Observation

Each country and district has electoral design challenges unique to their own system. For instance, the Electoral College counting distortion is unique to the United States. Many of the issues prevalent in the United States and many other English speaking countries like Canada and the UK, arise in any country using First Past the Post (FPTP) elections in Single Member Districts. The core distortion in US elections and systems of representation is caused by Single Member Districts. Any remedy that does not address Single Member Districts is not addressing the core problem with electoral distortions. FPTP is a huge distortion, but it's not the core problem. Remedying FPTP while leaving Single Member Districts in place only addresses the Spoiler Effect.


Institutionalized Design Distortions = Distorted Outcomes & Unequal Distribution of Power


All government and electoral systems in the US (with the exception of Cambridge, MA) are designed to produce distorted results, concentrate power in a wealthy elite, and exclude many or most of the electorate from decision making.
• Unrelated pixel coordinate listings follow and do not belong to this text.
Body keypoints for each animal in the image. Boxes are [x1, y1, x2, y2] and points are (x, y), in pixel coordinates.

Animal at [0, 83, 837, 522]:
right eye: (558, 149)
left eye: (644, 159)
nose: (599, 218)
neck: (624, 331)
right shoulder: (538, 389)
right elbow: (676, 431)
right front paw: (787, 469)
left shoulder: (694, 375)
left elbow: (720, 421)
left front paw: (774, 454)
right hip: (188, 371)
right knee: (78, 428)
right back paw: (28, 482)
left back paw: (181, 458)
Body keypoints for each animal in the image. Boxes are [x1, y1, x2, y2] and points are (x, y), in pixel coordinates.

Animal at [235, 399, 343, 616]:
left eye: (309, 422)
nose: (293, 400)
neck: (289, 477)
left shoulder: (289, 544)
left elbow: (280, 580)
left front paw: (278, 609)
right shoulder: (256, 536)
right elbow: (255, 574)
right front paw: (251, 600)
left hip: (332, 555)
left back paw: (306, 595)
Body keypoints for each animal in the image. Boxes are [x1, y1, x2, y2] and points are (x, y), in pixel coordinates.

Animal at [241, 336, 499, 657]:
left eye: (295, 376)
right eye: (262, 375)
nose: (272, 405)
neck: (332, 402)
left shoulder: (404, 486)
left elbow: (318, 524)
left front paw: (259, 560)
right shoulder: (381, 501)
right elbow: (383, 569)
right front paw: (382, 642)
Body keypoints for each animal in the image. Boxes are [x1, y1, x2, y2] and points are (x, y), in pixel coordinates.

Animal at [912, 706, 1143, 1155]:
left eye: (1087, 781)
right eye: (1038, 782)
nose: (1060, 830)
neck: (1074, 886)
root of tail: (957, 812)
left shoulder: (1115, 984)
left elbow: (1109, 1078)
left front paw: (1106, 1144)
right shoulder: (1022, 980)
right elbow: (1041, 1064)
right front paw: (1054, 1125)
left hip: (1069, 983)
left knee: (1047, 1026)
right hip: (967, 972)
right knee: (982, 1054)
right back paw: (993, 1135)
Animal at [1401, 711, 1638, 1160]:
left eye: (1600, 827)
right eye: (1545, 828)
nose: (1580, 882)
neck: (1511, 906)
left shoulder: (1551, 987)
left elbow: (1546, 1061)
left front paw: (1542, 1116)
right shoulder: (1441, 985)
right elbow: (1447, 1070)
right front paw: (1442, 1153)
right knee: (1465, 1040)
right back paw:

This is a residue from 18th Century slavers who designed our present day systems.


Shortly after Somerset v. Stewart abolished slavery in England and Wales in 1772, word got back to the North American Colonies, where it scared the bejesus out of the wealthiest privileged classes. Slaves started suing for their freedom based on the King's Bench decision, and winning in Colonial courts, only to have their decisions overturned by slaver sympathetic Governors. The slavers understood a reckoning was coming. In 1776 they staged a coup, replacing the King and his minions with themselves, grabbing millions of acres of property and reinstitutionalizing slavery for another 93 years along the way. Slavers constituted 2% - 3% of the country, but comprised 73% of the signers of the Declaration of Independence.


To keep themselves in power they designed a series of overlapping distortions in government representation and election design that bent government to their will, while maintaining a facade of democracy. These privileged classes have ruled the United States since the beginning through the same system of distorted representation and election design, much of it frozen in 18th Century values by James Madison's insertion of Article V of the Constitution.


Madison’s principal goal while designing the United States government in 1787 was to “protect the minority of the opulent from the majority”, implemented through institutionalized distortions. Madison shielded the Presidency, the US Senate and the US Supreme Court from accountability and control by average citizens, excluded and marginalizing anyone (94% of the US population) who may have objected to his scheme, from feedback. He was largely concerned with protecting his and other wealthy slavers "property", aka "slaves", aka "people". Madison's 18th C. values, when people were treated worse than farm animals, his permanent distortions, his slavers mentality of predatory capitalism designed into the US Constitution, valuing property over human rights, still persists.


It's our generation's responsibility to recognize that Madison's values and governance systems are long outdated. We cannot make the necessary changes at the federal level due to the permanence of Madison's design, but we can adopt much better systems at local and state levels.



What are the main problems with US Elections?


Most elections in the United States are predetermined using institutionalized distortions.


Current systems use 4 major, institutionalized variables to predetermine elections:


1) Distort Who Votes: voter suppression, gerrymandered districts, off year and non-November elections.

2) Ballot Access Suppression: candidate suppression, party suppression, Direct Democracy initiative suppression.

3) Distorted Representation: Single Member Districts, At Large - Plurality “block” voting, the US Senate.

4) Distorted Outcomes through Vote Counting: First Past the Post (FPTP, aka plurality), Electoral College.



The cumulative effects of systemic electoral distortions are: concentrated power, limited accountability and exclusion of the majority from decision making.